The general reaction for a simple sugar like glucose can be summarized as follows:

C_{6}H_{12}O_{6} + wO_{2} → xHCOOH + yCO_{2} + zH_{2}O

===Biomass pretreatment===
Water-insoluble biomass must be shredded to an appropriate size to enhance the surface area at which the reaction takes place. Water-soluble biomass needs no special pretreatment.

===Biomass oxidation===
The reaction is carried out at 363 K and 30 bar oxygen partial pressure, either as pure oxygen or air. Since hot formic acid is corrosive, suitable autoclaves (e.g. Hastelloy) must be used. Reaction times depend on the reactivity of the feed. For example, microcrystalline cellulose is converted to 15 and 22% after 24 h and 66 h, respectively, whereas the more reactive xylan is converted to 88% and 94% respectively.
The use of additives more than doubles the reaction rates, especially for the refractory compound cellulose. If p-toluenesulfonic acid is used as the additive, conversion of cellulose rises from 22% to 68% after 66 h.
Under the reaction conditions, overoxidation of the produced formic acid does not occur.

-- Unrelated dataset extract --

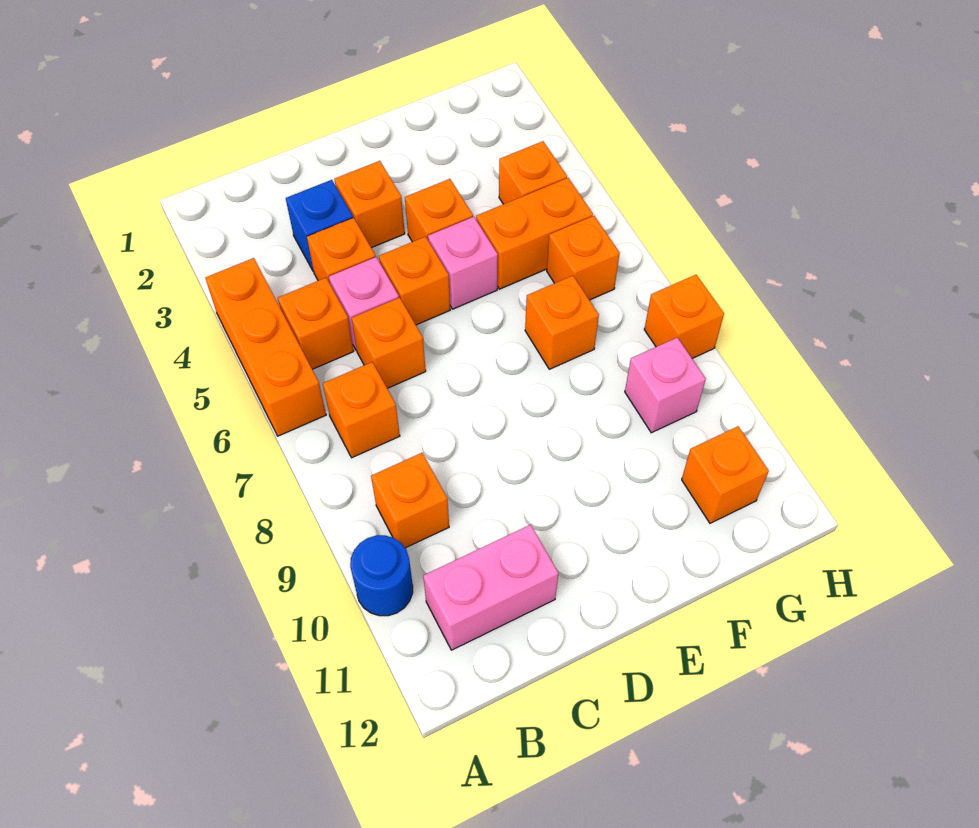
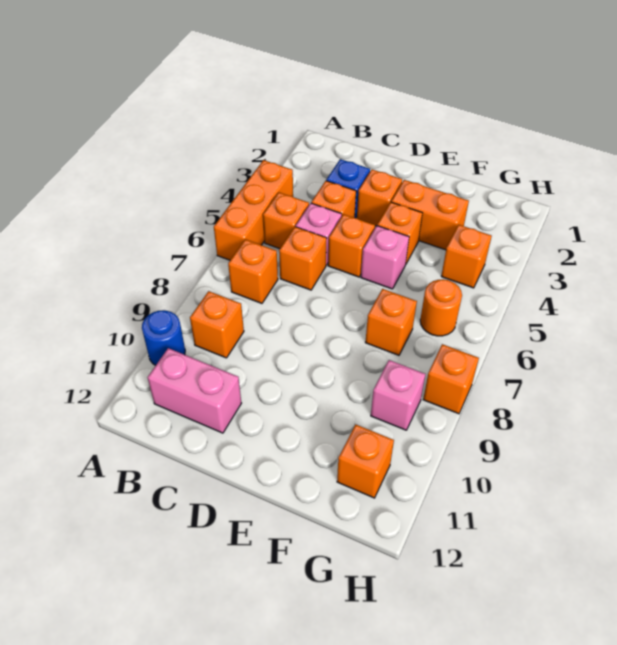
orange brick F5:G5 level 1 -> orange brick E3:F3 level 1
orange brick G6 level 1 -> orange round brick G6 level 1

In another recent example, formic acid was produced from biomass-derived sugars using hydrogen peroxide as the oxidant over heterogeneous catalysts.

===Product separation===
Formic acid can be separated from the reaction mixture by means of distillation or extraction.

Distillation of the reaction mixture yields a condensate that is high in water content, since water and formic acid form a high boiling azeotrope. Formic acid is concentrated in the still bottom. If all the volatile compound are distilled, the concentration of the received formic acid is that of the original reaction mixture.

Extraction of formic acid can be effected with several solvents.

| Extracting agent | Partition coefficient | Distribution of catalyst |
|---|---|---|
| Dibutyl ether | 0.59 | Aqueous phase |
| Methylisobutylketone | 0.88 | Aqueous+Organic phase |
| Ethyl acetate | 1.07 | Aqueous+Organic phase |
| Dibutylformamide | 0.98 | Organic phase |

The solvents listed in the table were found to be stable against oxidation by the catalyst.
Only the solvent dibutyl ether leaves the catalyst in the aqueous phase, whereas with dibutylformamide the catalyst is completely extracted into the organic phase.

===Catalyst recycling and purification===
After most or all of the formic acid is separated from the reaction mixture, the remaining solution contains water, the catalyst, additives and residual formic acid. This solution can be directly recycled to the reaction without loss of performance.

===Potential uses of biobased formic acid===
Formic acid has been considered as a material for hydrogen storage. This process would allow to use bio-based instead of fossil-based formic acid.